Sri Lanka needs to promote rural entrepreneurship in a holistic manner to uplift over one quarter of the population trapped in poverty with daily earnings below Rs.400, despite the lowest ever absolute poverty figures reported in the country recently, according to the Central Bank Governor Dr. Indrajit Coomaraswamy.
“Entrepreneurship is critical to transform the livelihood of people in the rural sector who at the moment are trapped in low-productive and low-income livelihoods. I say that because absolute poverty in Sri Lanka is at a low level of 3.3 percent, which is based on a poverty line of US $1.30 per day.
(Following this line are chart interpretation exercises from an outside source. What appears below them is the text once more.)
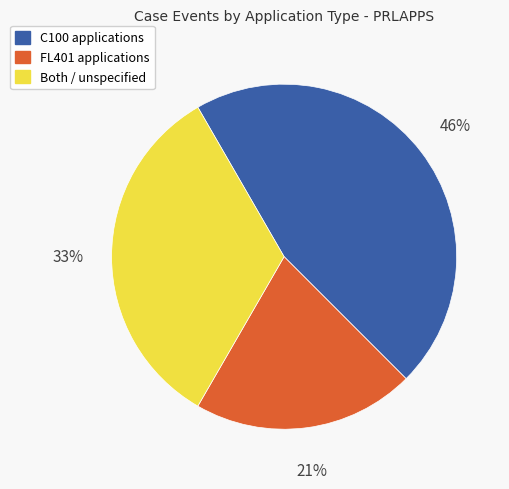

How many slices are in this pie chart?

3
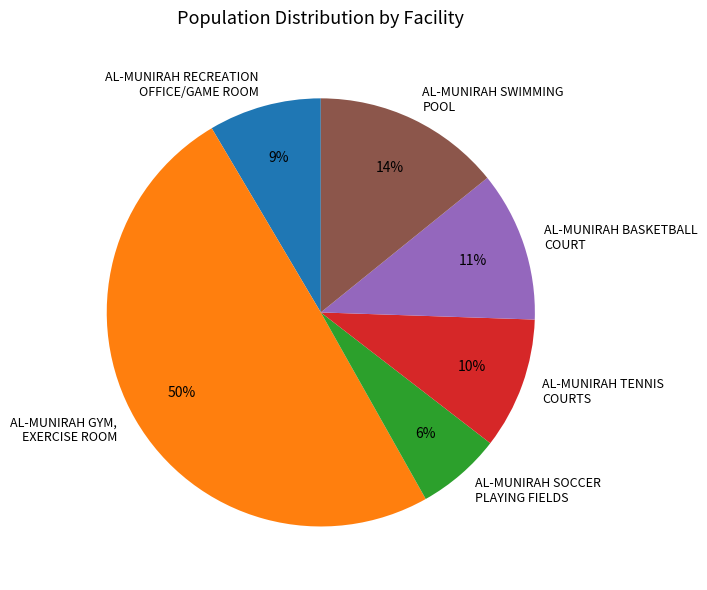

How many slices are in this pie chart?

6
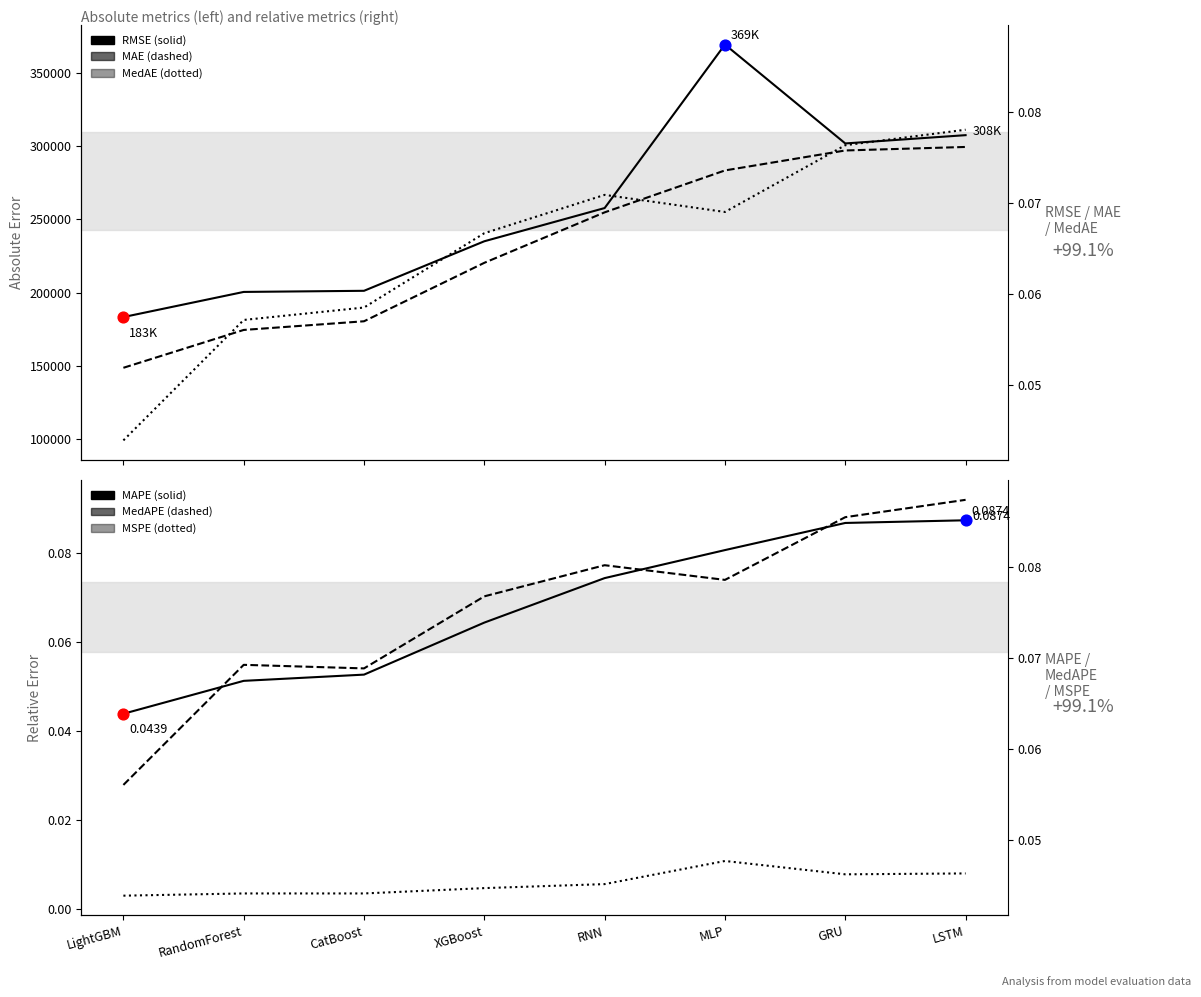

What is the total value across all series at MLP?

907991.1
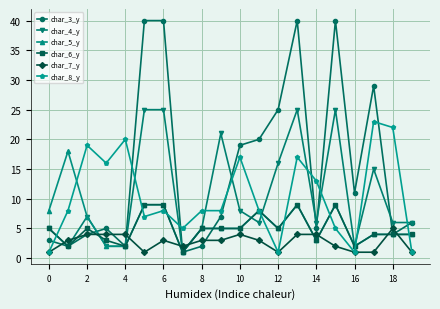

Which series has the widest spread of values?

char_3_y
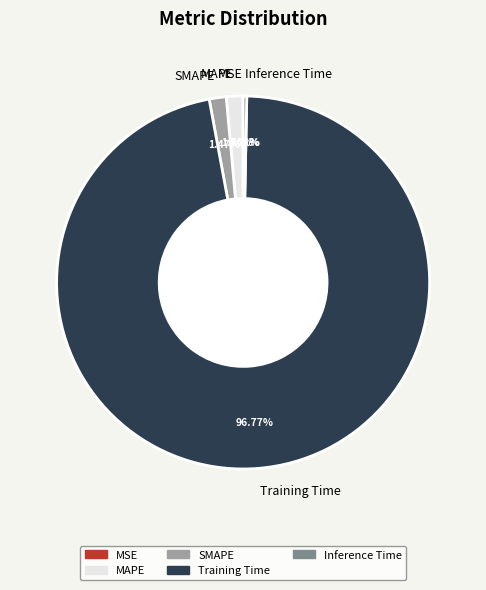

True or false: Inference Time accounts for 0% of the total.

True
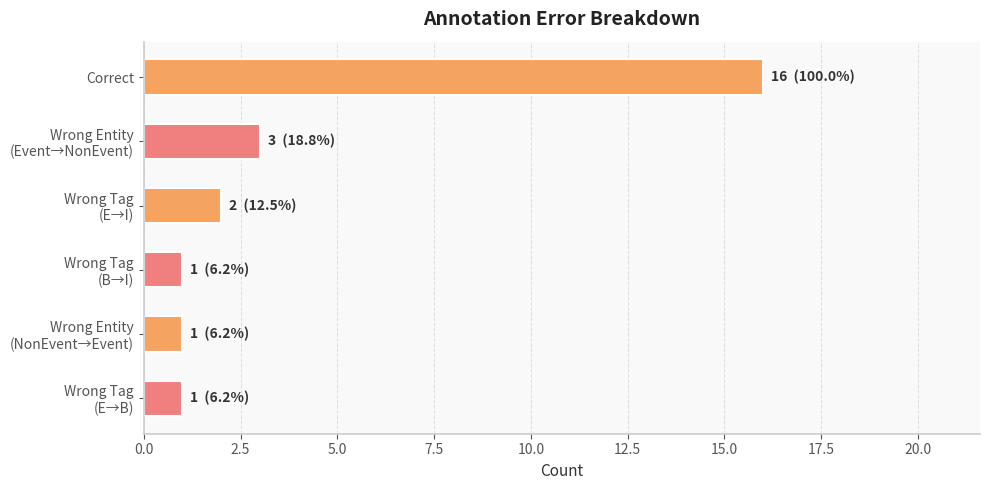

The chart shows a value of 5 at Correct. True or false?

False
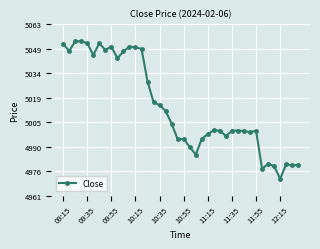

What is the average value?

5014.1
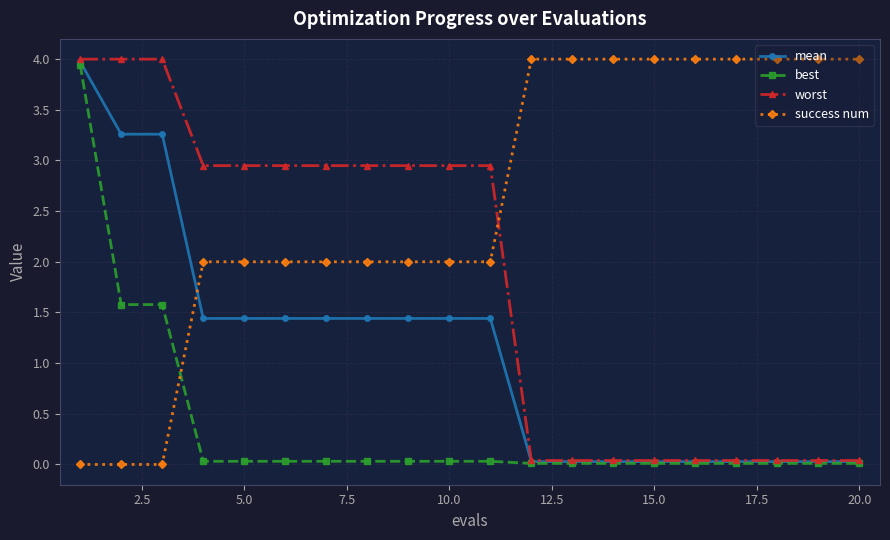

How many categories are shown in the chart?

20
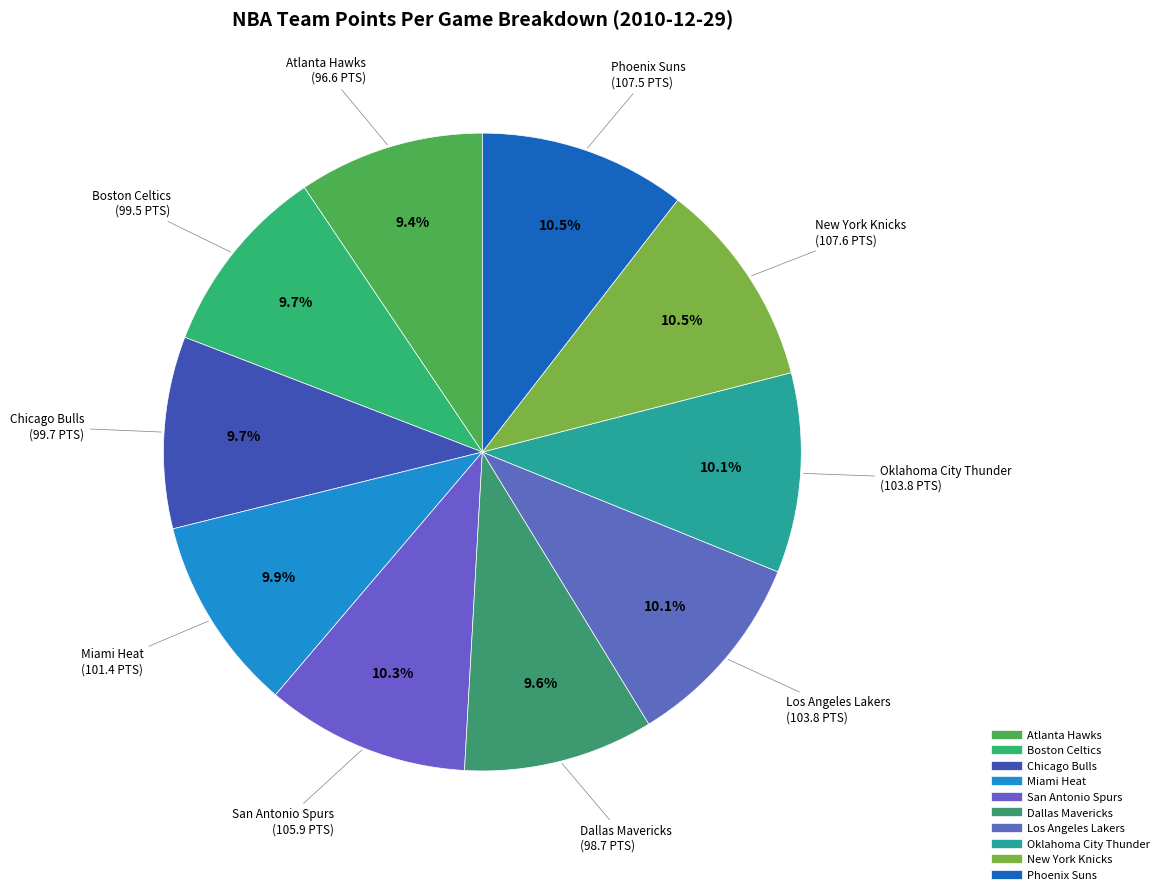

To the nearest percent, what is the combined percentage of San Antonio Spurs and Dallas Mavericks?

20%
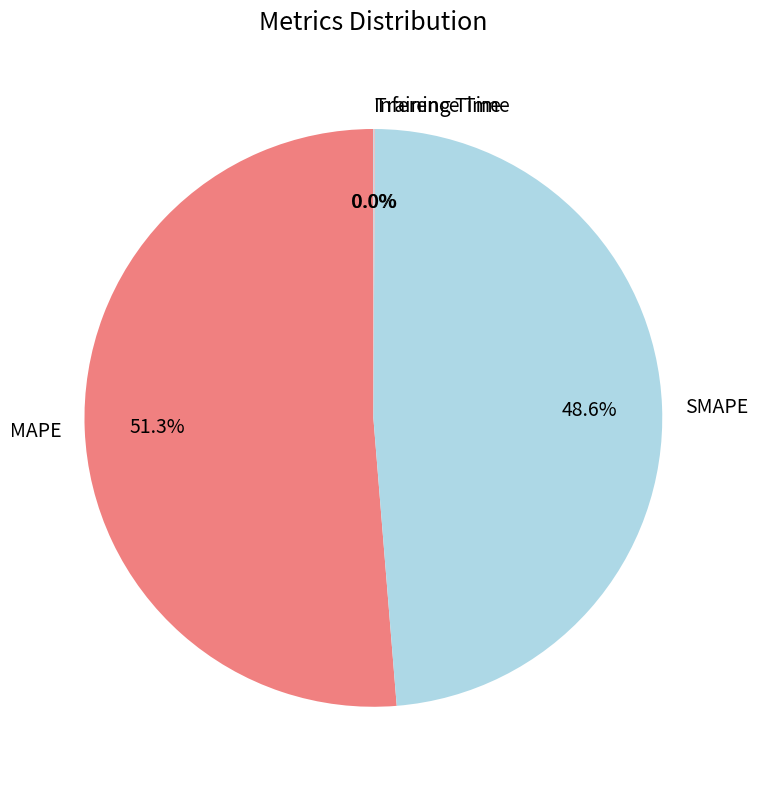

To the nearest percent, what portion does SMAPE represent?

49%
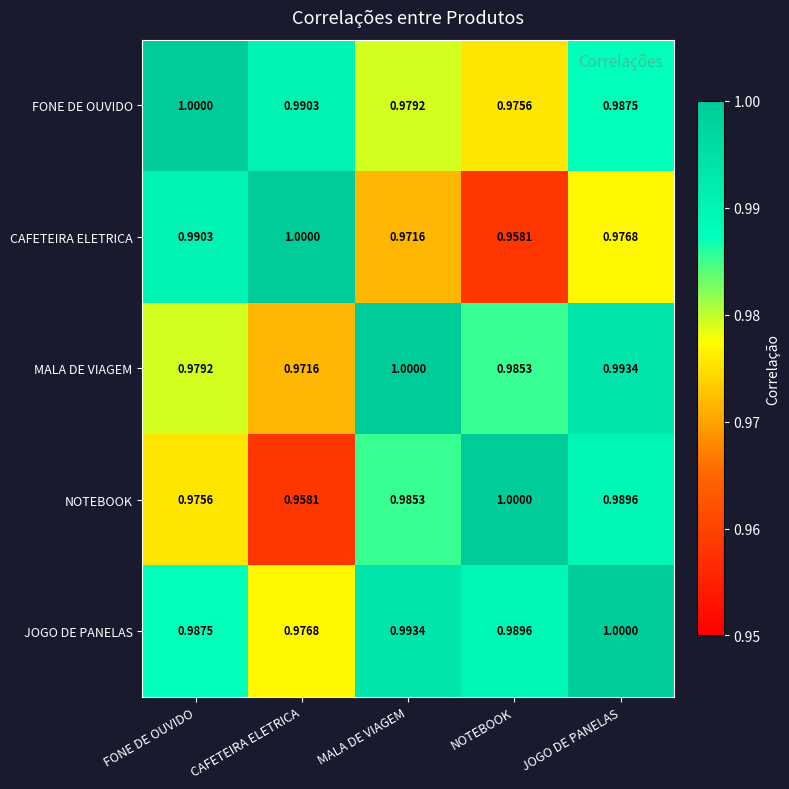

Where is JOGO DE PANELAS nearest to the value 0?

CAFETEIRA ELETRICA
However, when you increase the poverty line to US $2.50, which is less than Rs.400, more than a quarter of the population in Sri Lanka falls below the poverty line with earnings just above US $1.30 per day,” Dr.Coomaraswamy recently told an event in Colombo, that felicitated young entrepreneurs, organized by a leading private sector corporate.
He said rural entrepreneurship is key to get these masses beyond the income of US $2 per day while emphasising that the future of the economy is on the hands of the young entrepreneurs.
He noted that 60 percent of the population live in rural areas and 27 percent of the country’s population is employed in the agricultural sector, which only contributes to 7 percent of the economy.
Meanwhile Dr. Coomaraswamy pointed out that despite various parties having numerous programmes to promote small and medium enterprise (SMEs), most of these programmes have not been successful as they remain fragmented while marketing remains the biggest challenge for SMEs, which has not been properly addressed in these programmes.
He noted that these programmes need to provide four types of support to SMEs, which includes; training with necessary skills, access to inputs and technology, access to finance and most importantly marketing in order to link up with rural, regional, national and international value chains.
In addition, he said these programmes need to provide continuous support for entrepreneurs, at least for two to three years to get their businesses off the ground.
Referring to Harvard research, he pointed out that Sri Lanka’s employment in the agriculture sector needs to decrease from the current 27 percent to 15 percent in order to reach the average of countries with economies on par with Sri Lanka.
In order to employ the remaining 12 percent of rural population in non-farming activities, he asserted that young entrepreneurs in the rural sector need to take the lead in creating employment opportunities.
Speaking of low productivity levels in the agriculture sector, he pointed out that 30-40 percent of agricultural products were getting wasted before reaching the market, which is mainly due to insufficient storage spaces, lack of refrigerating facilities and improper transport methods.
He noted that the agriculture sector is in dire need of transformation to embracing modern farming practices, better seeds etc. He also said the archaic agricultural laws in the country needed reform.